### Text segment
——
4 Steps To Creating A Stellar Business Plan

A business plan serves two purposes:

  • It provides a road map for your business.
  • It helps you obtain outside financing.

If you’re going into business for yourself, you must have a business plan – period. Numerous studies have shown that one of the major reasons new businesses fail is poor planning. (Many people want to start a business, but not everyone has what it takes to succeed. Learn more in Are You An Entrepreneur?)

The good news is that developing a business plan is not as hard as it seems. In order to develop a solid business plan, you need to have a thorough understanding of the business you’re entering. Next, you need to determine how you’ll use the plan and who your target audience is. Finally, you should create a complete a business plan that is comprehensive and concisely written. We’ll explore each of these steps in detail.


Step 1: Know Your Business
In order to prepare a business plan, you must know the business you are entering inside and out. This means lots of research. Research comes in two forms: reading everything you can about the industry and talking to those who are already in it. Learn everything you can about your business and industry.
——
### Dataset excerpt

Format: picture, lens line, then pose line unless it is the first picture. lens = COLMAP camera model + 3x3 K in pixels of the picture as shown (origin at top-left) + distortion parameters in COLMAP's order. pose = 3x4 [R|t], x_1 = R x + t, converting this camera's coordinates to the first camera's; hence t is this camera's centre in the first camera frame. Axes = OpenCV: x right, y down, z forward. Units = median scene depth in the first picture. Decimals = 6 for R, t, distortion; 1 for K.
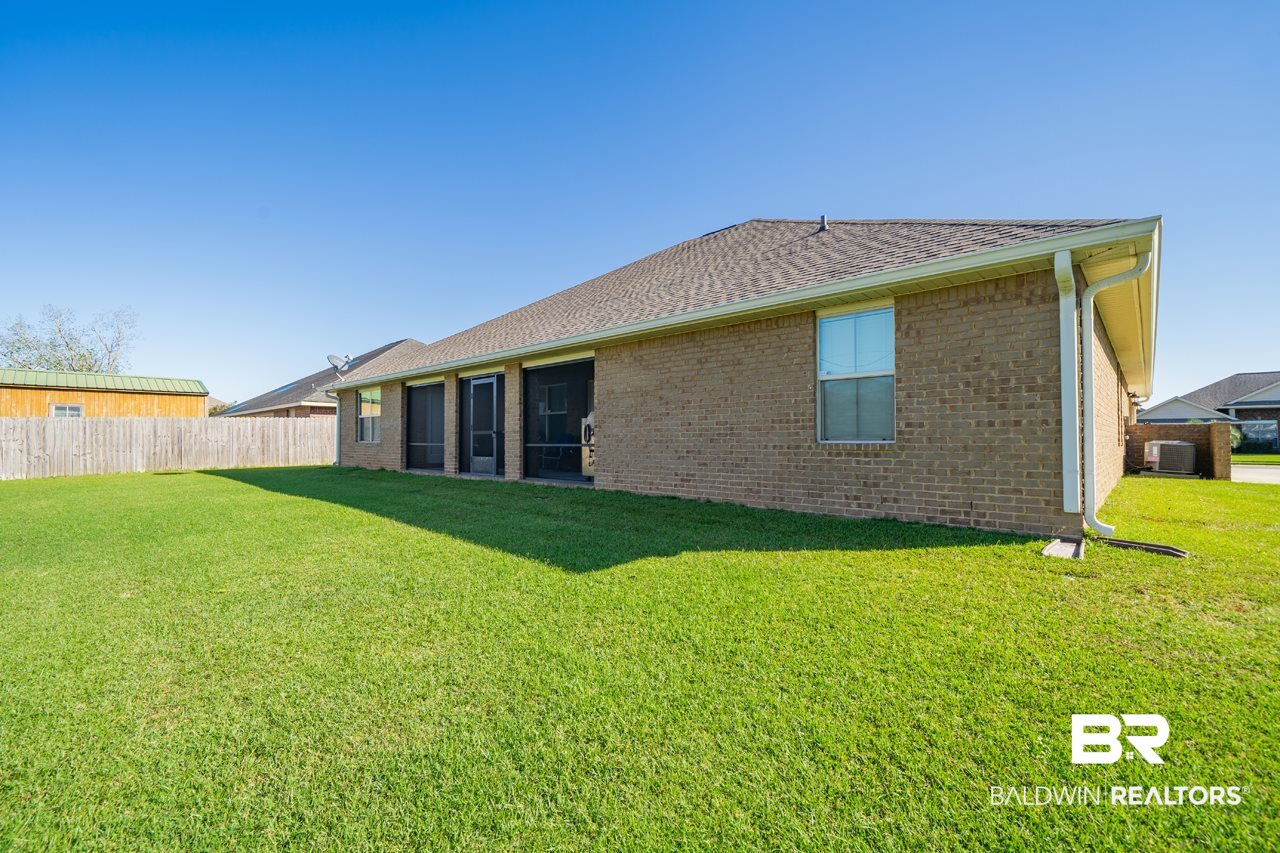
lens RADIAL K [[541.4, 0, 640.0], [0, 541.4, 426.5], [0, 0, 1]] dist [0.002535, 0.000849]
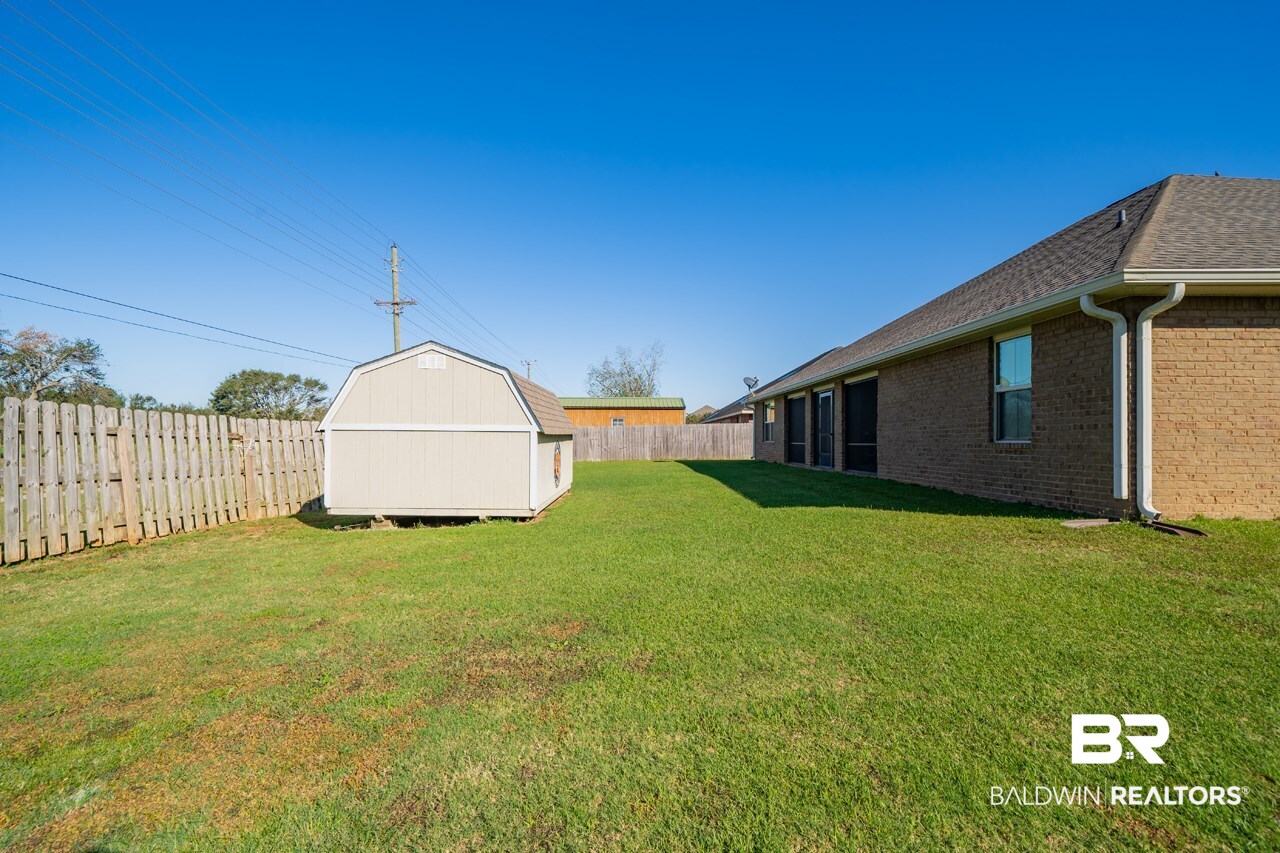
lens RADIAL K [[541.4, 0, 640.0], [0, 541.4, 426.5], [0, 0, 1]] dist [0.002535, 0.000849]
pose [[0.707508, -0.011104, -0.706618, 0.350632], [0.008167, 0.999938, -0.007535, -0.002313], [0.706659, -0.000440, 0.707555, -0.254776]]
——
### Task directions
Output the business plan text, copied exactly, from "The good news" to "steps in detail.".

### Response to this exercise
The good news is that developing a business plan is not as hard as it seems. In order to develop a solid business plan, you need to have a thorough understanding of the business you’re entering. Next, you need to determine how you’ll use the plan and who your target audience is. Finally, you should create a complete a business plan that is comprehensive and concisely written. We’ll explore each of these steps in detail.